◆ REQUIRED WORK ◆
Give the data again word for word; drop the pictures.
**** INPUT RECORDS ****
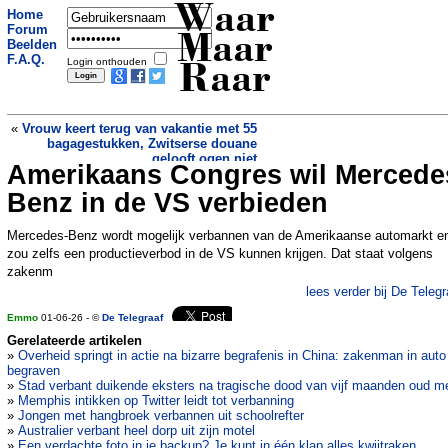
Waar
Home
Forum
Maar
Beelden
F.A.Q.
Login onthouden
Raar
«
Vrouw keert terug van vakantie met 55
bagagestukken, Zwitserse douane
gelooft ogen niet
Amerikaans Congres wil Mercede
Chinees geboortebeleid raakt
condoomverkoop Durex
»
Benz in de VS verbieden
Mercedes-Benz wordt mogelijk verbannen van de Amerikaanse automarkt e
zou zelfs een productieverbod in de VS kunnen krijgen. Dat staat volgens
zakenm
lees verder bij De Telegr
Emmo
01-06-26 - ©
De Telegraaf
Gerelateerde artikelen
»
Overheid springt in actie na bizarre begrafenis in China: zakenman in auto
begraven
»
Stad verbant duikende eksters na tragische dood van vijf maanden oud me
»
Memphis intikken op Twitter leidt tot verbanning
»
Jongen met hangbroek verbannen uit schoolrefter
»
Australier verbant heel dorp uit zijn motel
»
Een verdachte foto in je backup? Je kunt in één klap alles kwijtraken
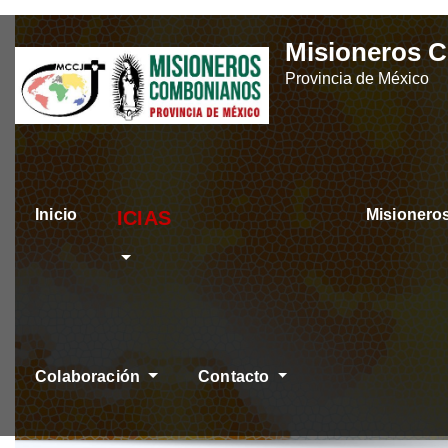
Skip
Misioneros 
to
Provincia de México
content
Inicio
Misioner
ÚLTIMAS NOTICIA
Colaboración
Contacto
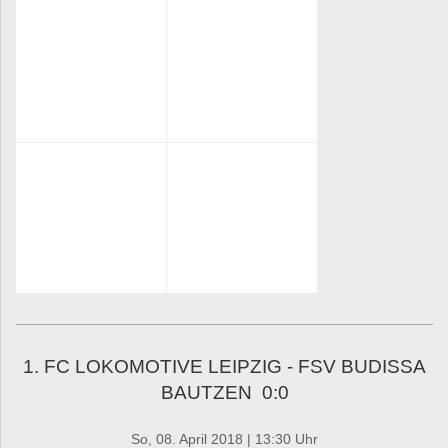
1. FC LOKOMOTIVE LEIPZIG - FSV BUDISSA
BAUTZEN 0:0
So, 08. April 2018 | 13:30 Uhr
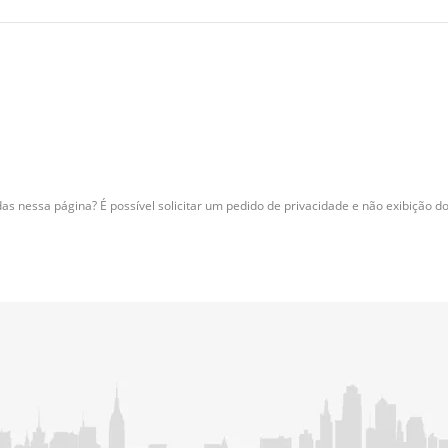
as nessa página? É possível solicitar um pedido de privacidade e não exibição d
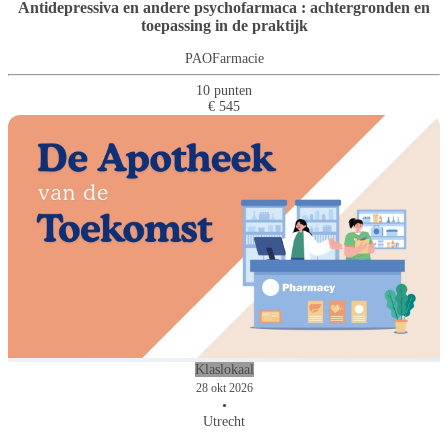
Antidepressiva en andere psychofarmaca : achtergronden en
toepassing in de praktijk
PAOFarmacie
10 punten
€ 545
Klaslokaal
28 okt 2026
•
Utrecht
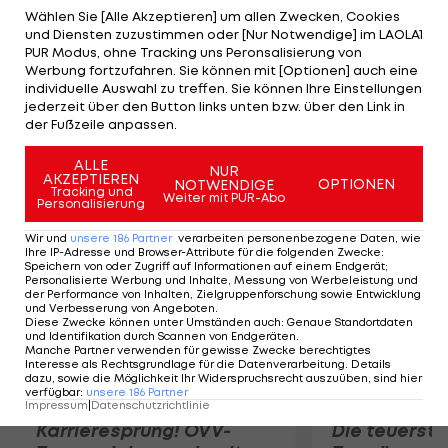
Hamish Bond setzen sich überlegen vor
Wählen Sie [Alle Akzeptieren] um allen Zwecken, Cookies
und Diensten zuzustimmen oder [Nur Notwendige] im LAOLA1
Chardin/Mortelette (FRA) durch. Gastgeber
PUR Modus, ohne Tracking uns Peronsalisierung von
Großbritannien gewinnt dank Anna Watkins und
Werbung fortzufahren. Sie können mit [Optionen] auch eine
individuelle Auswahl zu treffen. Sie können Ihre Einstellungen
Katherine Grainger (Doppel-Zweier) das zweite
jederzeit über den Button links unten bzw. über den Link in
Ruder-Gold. Im Doppel-Vierer der Herren setzt
der Fußzeile anpassen.
sich überraschend Deutschland durch.
ALLE
NUR
AKZEPTIEREN
OPTIONEN
NOTWENDIGE
Mehr zum Thema
Tracking und
Weiter mit PUR-Abo
Personalisierung
Wir und
unsere
186
Partner
verarbeiten personenbezogene Daten, wie
Ihre IP-Adresse und Browser-Attribute für die folgenden Zwecke
:
Speichern von oder Zugriff auf Informationen auf einem Endgerät;
Personalisierte Werbung und Inhalte, Messung von Werbeleistung und
der Performance von Inhalten, Zielgruppenforschung sowie Entwicklung
und Verbesserung von Angeboten
.
Diese Zwecke können unter Umständen auch
:
Genaue Standortdaten
und Identifikation durch Scannen von Endgeräten
.
Manche Partner verwenden für gewisse Zwecke berechtigtes
Interesse als Rechtsgrundlage für die Datenverarbeitung. Details
dazu, sowie die Möglichkeit Ihr Widerspruchsrecht auszuüben, sind hier
verfügbar
:
unsere
186
Partner
Impressum
|
Datenschutzrichtlinie
Karrieresprung! ÖVV-
Die teuerst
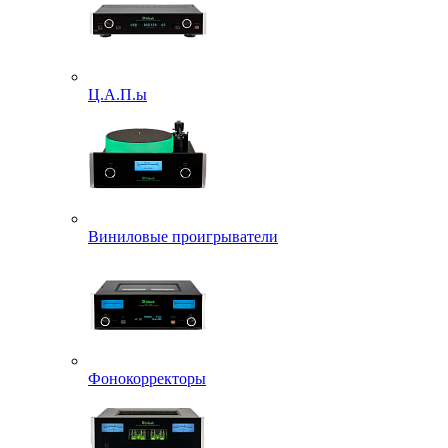
Ц.А.П.ы
Виниловые проигрыватели
Фонокорректоры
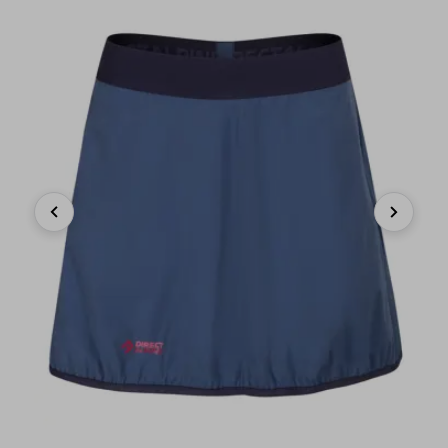
Previous
Next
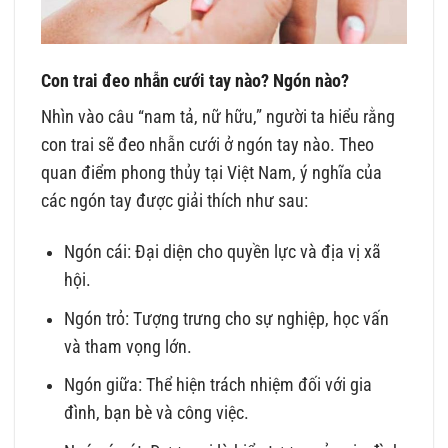
Con trai đeo nhẫn cưới tay nào? Ngón nào?
Nhìn vào câu “nam tả, nữ hữu,” người ta hiểu rằng
con trai sẽ đeo nhẫn cưới ở ngón tay nào. Theo
quan điểm phong thủy tại Việt Nam, ý nghĩa của
các ngón tay được giải thích như sau:
Ngón cái: Đại diện cho quyền lực và địa vị xã
hội.
Ngón trỏ: Tượng trưng cho sự nghiệp, học vấn
và tham vọng lớn.
Ngón giữa: Thể hiện trách nhiệm đối với gia
đình, bạn bè và công việc.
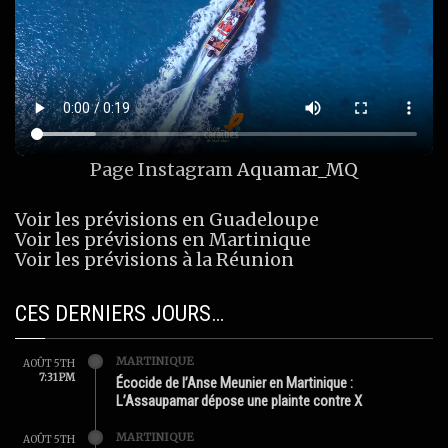
Page Instagram
Aquamar_MQ
Voir les prévisions en Guadeloupe
Voir les prévisions en Martinique
Voir les prévisions à la Réunion
CES DERNIERS JOURS…
MARTINIQUE
AOÛT 5TH
7:31 PM
Écocide de l’Anse Meunier en Martinique :
L’Assaupamar dépose une plainte contre X
MARTINIQUE
AOÛT 5TH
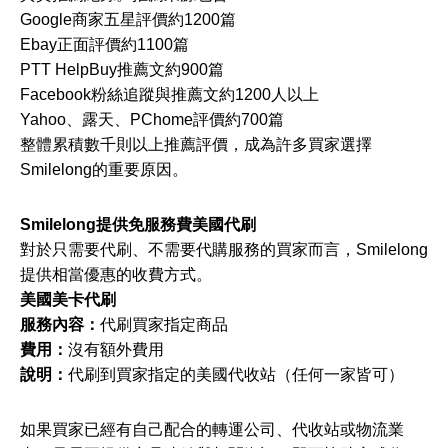
Google商家五星評價約1200篇
Ebay正面評價約1100篇
PTT HelpBuy推薦文約900篇
Facebook粉絲追蹤與推薦文約1200人以上
Yahoo、露天、PChome評價約700篇
整體累積數千則以上推薦評價，成為許多買家選擇
Smilelong的重要原因。
Smilelong提供免服務費美國代刷
對於只需要代刷、不需要代購服務的買家而言，Smilelong
提供相當優惠的收費方式。
美國美卡代刷
服務內容：
代刷買家指定商品
費用：
沒有額外費用
說明：
代刷到買家指定的美國代收站（任何一家皆可）
如果買家已經有自己配合的轉運公司、代收站或物流業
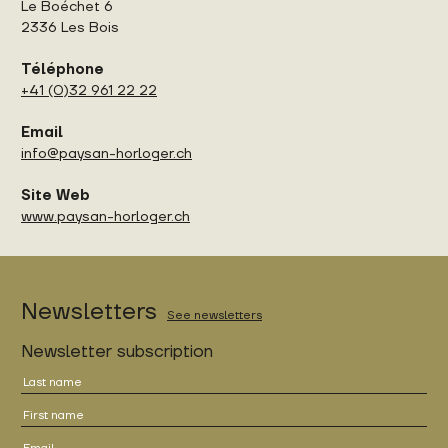
Le Boéchet 6
2336 Les Bois
Téléphone
+41 (0)32 961 22 22
Email
info@paysan-horloger.ch
Site Web
www.paysan-horloger.ch
Newsletters
See newsletters
Newsletter subscription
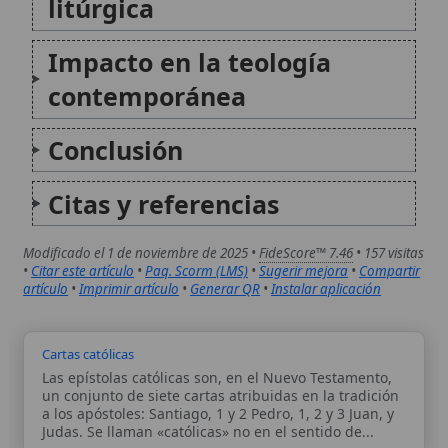
a los apóstoles: Santiago, 1 y 2 Pedro, 1, 2 y 3 Juan, y
Judas. Se llaman «católicas» no en el sentido de...
Diócesis de Novara
La Diócesis de Novara es una circunscripción
eclesiástica católica con sede en la ciudad de Novara,
en el Piamonte (Italia). Su historia se remonta a los
primeros siglos del cristianismo en la región, con San
Gaudencio como figura episcopal destacada...
Autor:
Comité editorial
Artículo supervisado por el Comité
editorial de Wikitólica. Las afirmaciones
del artículo están basadas y contrastadas
usando fuentes catolicas: escritos
patrísticos, de santos, artículos
teológicos, documentos históricos, actas
de concilios, encíclicas, fuentes
magisteriales y documentos oficiales de
la Iglesia.
Proceso editorial →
****
◆ WRITTEN RESPONSE ◆
Waar
Home
Forum
Maar
Beelden
F.A.Q.
Login onthouden
Raar
«
Vrouw keert terug van vakantie met 55
bagagestukken, Zwitserse douane
gelooft ogen niet
Amerikaans Congres wil Mercede
Chinees geboortebeleid raakt
condoomverkoop Durex
»
Benz in de VS verbieden
Mercedes-Benz wordt mogelijk verbannen van de Amerikaanse automarkt e
zou zelfs een productieverbod in de VS kunnen krijgen. Dat staat volgens
zakenm
lees verder bij De Telegr
Emmo
01-06-26 - ©
De Telegraaf
Gerelateerde artikelen
»
Overheid springt in actie na bizarre begrafenis in China: zakenman in auto
begraven
»
Stad verbant duikende eksters na tragische dood van vijf maanden oud me
»
Memphis intikken op Twitter leidt tot verbanning
»
Jongen met hangbroek verbannen uit schoolrefter
»
Australier verbant heel dorp uit zijn motel
»
Een verdachte foto in je backup? Je kunt in één klap alles kwijtraken
Skip
Misioneros 
to
Provincia de México
content
Inicio
Misioner
ÚLTIMAS NOTICIA
Colaboración
Contacto
1. FC LOKOMOTIVE LEIPZIG - FSV BUDISSA
BAUTZEN 0:0
So, 08. April 2018 | 13:30 Uhr
as nessa página? É possível solicitar um pedido de privacidade e não exibição d
Antidepressiva en andere psychofarmaca : achtergronden en
toepassing in de praktijk
PAOFarmacie
10 punten
€ 545
Klaslokaal
28 okt 2026
•
Utrecht
Hamish Bond setzen sich überlegen vor
Wählen Sie [Alle Akzeptieren] um allen Zwecken, Cookies
und Diensten zuzustimmen oder [Nur Notwendige] im LAOLA1
Chardin/Mortelette (FRA) durch. Gastgeber
PUR Modus, ohne Tracking uns Peronsalisierung von
Großbritannien gewinnt dank Anna Watkins und
Werbung fortzufahren. Sie können mit [Optionen] auch eine
individuelle Auswahl zu treffen. Sie können Ihre Einstellungen
Katherine Grainger (Doppel-Zweier) das zweite
jederzeit über den Button links unten bzw. über den Link in
Ruder-Gold. Im Doppel-Vierer der Herren setzt
der Fußzeile anpassen.
sich überraschend Deutschland durch.
ALLE
NUR
AKZEPTIEREN
OPTIONEN
NOTWENDIGE
Mehr zum Thema
Tracking und
Weiter mit PUR-Abo
Personalisierung
Wir und
unsere
186
Partner
verarbeiten personenbezogene Daten, wie
Ihre IP-Adresse und Browser-Attribute für die folgenden Zwecke
:
Speichern von oder Zugriff auf Informationen auf einem Endgerät;
Personalisierte Werbung und Inhalte, Messung von Werbeleistung und
der Performance von Inhalten, Zielgruppenforschung sowie Entwicklung
und Verbesserung von Angeboten
.
Diese Zwecke können unter Umständen auch
:
Genaue Standortdaten
und Identifikation durch Scannen von Endgeräten
.
Manche Partner verwenden für gewisse Zwecke berechtigtes
Interesse als Rechtsgrundlage für die Datenverarbeitung. Details
dazu, sowie die Möglichkeit Ihr Widerspruchsrecht auszuüben, sind hier
verfügbar
:
unsere
186
Partner
Impressum
|
Datenschutzrichtlinie
Karrieresprung! ÖVV-
Die teuerst
Ц.А.П.ы
Виниловые проигрыватели
Фонокорректоры
Previous
Next
Con trai đeo nhẫn cưới tay nào? Ngón nào?
Nhìn vào câu “nam tả, nữ hữu,” người ta hiểu rằng
con trai sẽ đeo nhẫn cưới ở ngón tay nào. Theo
quan điểm phong thủy tại Việt Nam, ý nghĩa của
các ngón tay được giải thích như sau:
Ngón cái: Đại diện cho quyền lực và địa vị xã
hội.
Ngón trỏ: Tượng trưng cho sự nghiệp, học vấn
và tham vọng lớn.
Ngón giữa: Thể hiện trách nhiệm đối với gia
đình, bạn bè và công việc.
Page Instagram
Aquamar_MQ
Voir les prévisions en Guadeloupe
Voir les prévisions en Martinique
Voir les prévisions à la Réunion
CES DERNIERS JOURS…
MARTINIQUE
AOÛT 5TH
7:31 PM
Écocide de l’Anse Meunier en Martinique :
L’Assaupamar dépose une plainte contre X
MARTINIQUE
AOÛT 5TH
Google商家五星評價約1200篇
Ebay正面評價約1100篇
PTT HelpBuy推薦文約900篇
Facebook粉絲追蹤與推薦文約1200人以上
Yahoo、露天、PChome評價約700篇
整體累積數千則以上推薦評價，成為許多買家選擇
Smilelong的重要原因。
Smilelong提供免服務費美國代刷
對於只需要代刷、不需要代購服務的買家而言，Smilelong
提供相當優惠的收費方式。
美國美卡代刷
服務內容：
代刷買家指定商品
費用：
沒有額外費用
說明：
代刷到買家指定的美國代收站（任何一家皆可）
如果買家已經有自己配合的轉運公司、代收站或物流業
Le Boéchet 6
2336 Les Bois
Téléphone
+41 (0)32 961 22 22
Email
info@paysan-horloger.ch
Site Web
www.paysan-horloger.ch
Newsletters
See newsletters
Newsletter subscription
a los apóstoles: Santiago, 1 y 2 Pedro, 1, 2 y 3 Juan, y
Judas. Se llaman «católicas» no en el sentido de...
Diócesis de Novara
La Diócesis de Novara es una circunscripción
eclesiástica católica con sede en la ciudad de Novara,
en el Piamonte (Italia). Su historia se remonta a los
primeros siglos del cristianismo en la región, con San
Gaudencio como figura episcopal destacada...
Autor:
Comité editorial
Artículo supervisado por el Comité
editorial de Wikitólica. Las afirmaciones
del artículo están basadas y contrastadas
usando fuentes catolicas: escritos
patrísticos, de santos, artículos
teológicos, documentos históricos, actas
de concilios, encíclicas, fuentes
magisteriales y documentos oficiales de
la Iglesia.
Proceso editorial →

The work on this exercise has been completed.